GOAL: According to the album article, who produced You, the Night ... and the Music?

SOURCE:
Studio album by Gallon Drunk
- Released: 1992
- Recorded: Autumn 1991, London, England
- Genre: Rock
- Length: 31:58
- Label: Clawfist
- Producers: Gallon Drunk, Tony Harris

Gallon Drunk chronology
| Tonite... the Singles Bar (1991) | You, the Night ... and the Music (1992) | Clawfist - The Peel Sessions (1992) |

= You, the Night ... and the Music =

You, the Night ... and the Music is the debut album by the English band Gallon Drunk. It was released in 1992 through Clawfist. The album was produced by the band and Tony Harris.

==Critical reception==

Trouser Press wrote: "The band has developed its melodic side; many of the songs are draped in [James] Johnston's dark piano playing. But the brimstone igniting the songs remains firmly on high."

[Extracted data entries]
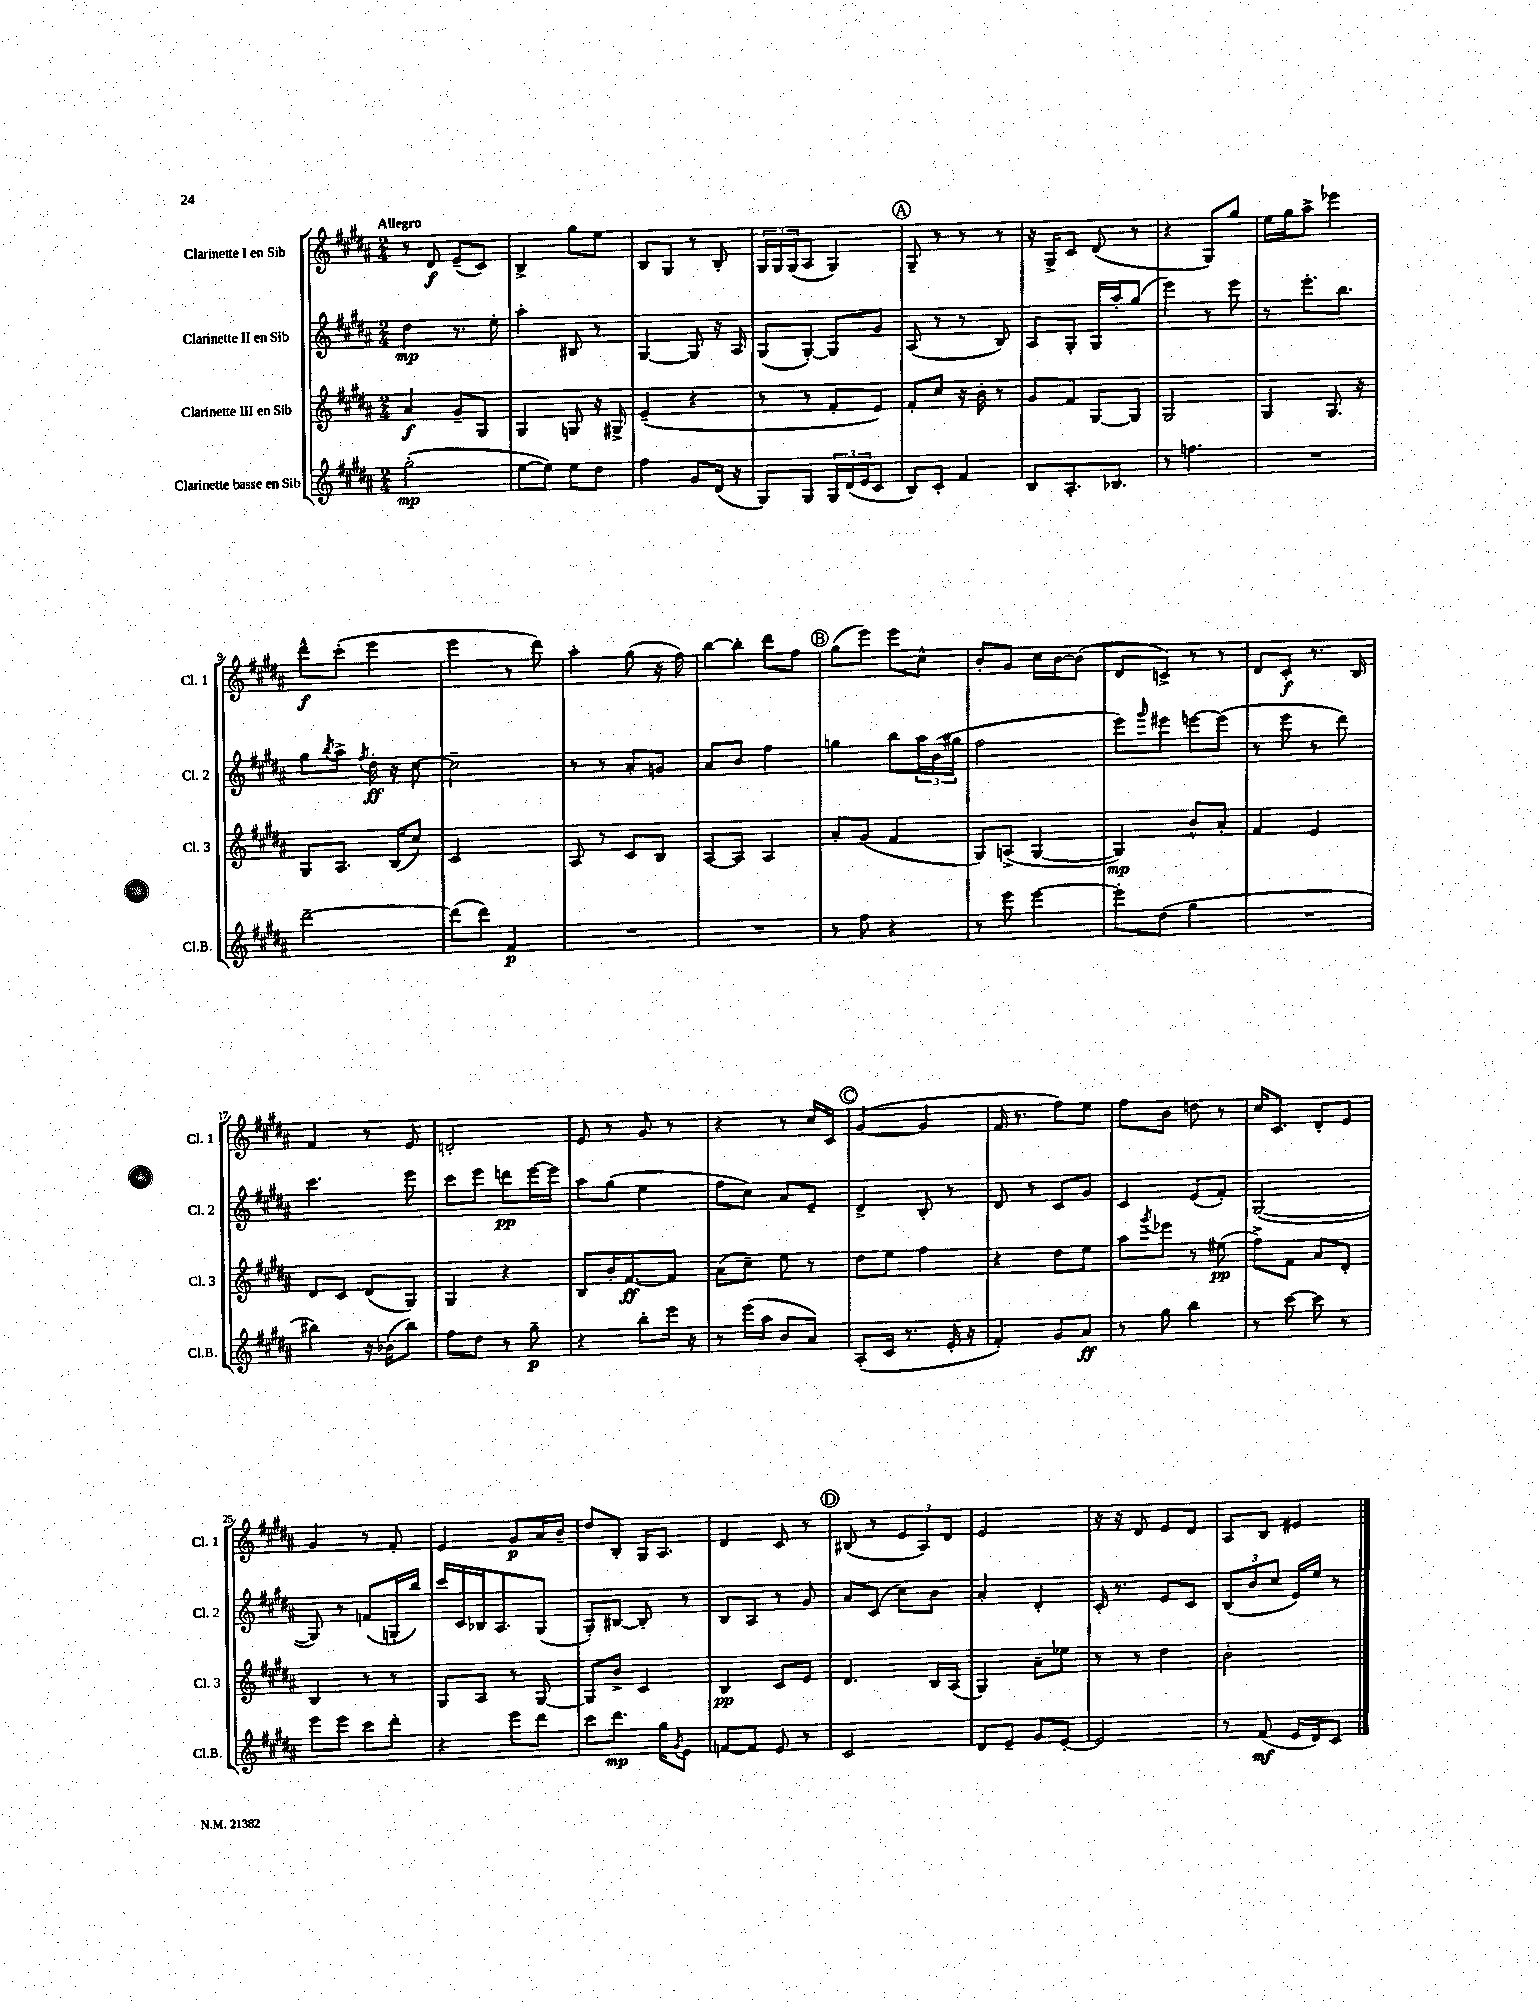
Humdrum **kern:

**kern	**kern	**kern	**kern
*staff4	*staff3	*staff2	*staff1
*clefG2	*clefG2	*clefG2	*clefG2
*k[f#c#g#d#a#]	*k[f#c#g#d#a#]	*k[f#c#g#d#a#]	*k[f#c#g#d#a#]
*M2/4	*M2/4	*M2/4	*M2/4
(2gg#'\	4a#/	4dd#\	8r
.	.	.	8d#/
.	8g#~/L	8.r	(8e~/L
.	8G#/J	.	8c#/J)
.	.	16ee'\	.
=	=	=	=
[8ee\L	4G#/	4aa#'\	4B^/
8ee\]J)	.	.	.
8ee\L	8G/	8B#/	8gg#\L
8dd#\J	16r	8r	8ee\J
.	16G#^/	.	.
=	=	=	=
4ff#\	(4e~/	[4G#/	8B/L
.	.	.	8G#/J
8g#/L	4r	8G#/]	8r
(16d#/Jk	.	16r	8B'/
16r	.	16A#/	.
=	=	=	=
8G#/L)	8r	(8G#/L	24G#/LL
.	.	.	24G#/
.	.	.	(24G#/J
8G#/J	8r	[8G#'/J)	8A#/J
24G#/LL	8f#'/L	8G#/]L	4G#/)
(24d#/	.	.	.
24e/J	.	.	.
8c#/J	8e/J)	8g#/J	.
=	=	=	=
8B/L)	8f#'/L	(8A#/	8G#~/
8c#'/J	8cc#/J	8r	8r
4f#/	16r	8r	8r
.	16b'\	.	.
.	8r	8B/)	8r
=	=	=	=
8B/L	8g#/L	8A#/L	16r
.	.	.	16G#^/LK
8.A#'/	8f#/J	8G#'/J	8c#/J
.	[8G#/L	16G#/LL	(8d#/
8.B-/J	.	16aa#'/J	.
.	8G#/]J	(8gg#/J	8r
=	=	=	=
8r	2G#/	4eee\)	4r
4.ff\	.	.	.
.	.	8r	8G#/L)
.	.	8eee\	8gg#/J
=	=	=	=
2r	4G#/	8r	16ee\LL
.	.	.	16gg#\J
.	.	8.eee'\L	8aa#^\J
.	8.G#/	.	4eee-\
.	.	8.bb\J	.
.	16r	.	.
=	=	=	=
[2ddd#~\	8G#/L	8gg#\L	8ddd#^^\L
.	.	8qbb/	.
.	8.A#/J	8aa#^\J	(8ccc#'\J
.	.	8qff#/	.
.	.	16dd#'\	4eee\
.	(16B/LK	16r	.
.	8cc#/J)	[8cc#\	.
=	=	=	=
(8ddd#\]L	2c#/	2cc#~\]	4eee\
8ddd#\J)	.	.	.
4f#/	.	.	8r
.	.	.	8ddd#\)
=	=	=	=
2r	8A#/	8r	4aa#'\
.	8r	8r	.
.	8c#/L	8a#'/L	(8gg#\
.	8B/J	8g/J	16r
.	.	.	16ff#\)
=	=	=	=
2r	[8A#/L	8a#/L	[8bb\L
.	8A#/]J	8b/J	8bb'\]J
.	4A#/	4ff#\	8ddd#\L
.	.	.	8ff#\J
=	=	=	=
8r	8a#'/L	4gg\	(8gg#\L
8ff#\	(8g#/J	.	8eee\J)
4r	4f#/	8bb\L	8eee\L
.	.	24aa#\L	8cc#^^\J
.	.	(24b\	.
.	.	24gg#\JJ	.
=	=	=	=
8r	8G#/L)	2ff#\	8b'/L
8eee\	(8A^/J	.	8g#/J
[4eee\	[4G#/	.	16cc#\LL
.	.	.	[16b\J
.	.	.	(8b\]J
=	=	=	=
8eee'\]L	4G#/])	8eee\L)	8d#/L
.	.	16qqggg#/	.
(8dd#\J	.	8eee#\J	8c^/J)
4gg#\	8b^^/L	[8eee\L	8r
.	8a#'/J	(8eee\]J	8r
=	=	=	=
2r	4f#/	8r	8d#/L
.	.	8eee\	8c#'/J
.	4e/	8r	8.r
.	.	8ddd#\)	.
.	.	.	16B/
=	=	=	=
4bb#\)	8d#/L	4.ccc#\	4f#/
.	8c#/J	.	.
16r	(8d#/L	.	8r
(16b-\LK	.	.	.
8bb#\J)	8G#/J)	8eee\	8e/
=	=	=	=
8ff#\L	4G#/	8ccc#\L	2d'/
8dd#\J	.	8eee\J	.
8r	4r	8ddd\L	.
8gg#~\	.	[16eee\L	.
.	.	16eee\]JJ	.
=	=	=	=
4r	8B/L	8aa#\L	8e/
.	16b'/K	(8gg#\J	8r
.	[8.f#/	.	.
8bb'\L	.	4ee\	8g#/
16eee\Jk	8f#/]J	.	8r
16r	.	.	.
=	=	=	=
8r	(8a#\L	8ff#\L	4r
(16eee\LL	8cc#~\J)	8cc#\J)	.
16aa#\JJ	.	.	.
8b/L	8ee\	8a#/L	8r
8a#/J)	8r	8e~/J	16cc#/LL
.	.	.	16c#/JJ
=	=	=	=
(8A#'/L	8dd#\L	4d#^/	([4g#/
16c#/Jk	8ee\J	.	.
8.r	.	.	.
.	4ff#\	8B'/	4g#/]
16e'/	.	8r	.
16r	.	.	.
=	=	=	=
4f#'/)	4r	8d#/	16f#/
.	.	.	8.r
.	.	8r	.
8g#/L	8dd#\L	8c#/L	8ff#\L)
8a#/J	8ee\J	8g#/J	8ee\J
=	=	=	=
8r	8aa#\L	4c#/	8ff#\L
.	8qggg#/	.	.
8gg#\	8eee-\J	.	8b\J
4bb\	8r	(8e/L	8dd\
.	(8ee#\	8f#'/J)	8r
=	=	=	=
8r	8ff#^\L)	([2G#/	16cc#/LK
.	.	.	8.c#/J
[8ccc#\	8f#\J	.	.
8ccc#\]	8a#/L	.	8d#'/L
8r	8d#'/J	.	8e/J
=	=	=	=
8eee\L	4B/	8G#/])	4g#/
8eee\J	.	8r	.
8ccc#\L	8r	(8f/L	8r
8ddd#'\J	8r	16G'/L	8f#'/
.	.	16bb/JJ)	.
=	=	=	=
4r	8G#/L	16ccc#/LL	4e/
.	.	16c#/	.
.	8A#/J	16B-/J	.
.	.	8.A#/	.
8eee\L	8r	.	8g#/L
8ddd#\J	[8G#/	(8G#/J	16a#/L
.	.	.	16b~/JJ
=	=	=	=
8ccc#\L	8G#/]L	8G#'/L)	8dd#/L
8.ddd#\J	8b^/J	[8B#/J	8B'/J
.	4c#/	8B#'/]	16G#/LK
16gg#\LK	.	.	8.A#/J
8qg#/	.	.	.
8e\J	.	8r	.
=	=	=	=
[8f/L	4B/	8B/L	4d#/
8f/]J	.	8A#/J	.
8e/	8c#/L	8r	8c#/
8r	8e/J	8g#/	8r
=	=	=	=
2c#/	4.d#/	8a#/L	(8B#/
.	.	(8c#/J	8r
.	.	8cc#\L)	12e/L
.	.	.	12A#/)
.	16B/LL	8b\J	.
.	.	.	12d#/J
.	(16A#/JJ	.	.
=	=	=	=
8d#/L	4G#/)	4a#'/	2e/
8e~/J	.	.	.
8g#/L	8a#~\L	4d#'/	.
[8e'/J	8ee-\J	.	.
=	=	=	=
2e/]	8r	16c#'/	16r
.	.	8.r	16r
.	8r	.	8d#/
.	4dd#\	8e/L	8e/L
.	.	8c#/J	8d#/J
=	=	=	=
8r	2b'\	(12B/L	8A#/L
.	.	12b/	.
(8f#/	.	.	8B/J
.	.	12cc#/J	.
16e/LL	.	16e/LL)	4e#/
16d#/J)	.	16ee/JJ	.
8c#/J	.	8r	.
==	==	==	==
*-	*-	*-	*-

FINISHED ANSWER: The album was produced by Gallon Drunk and Tony Harris.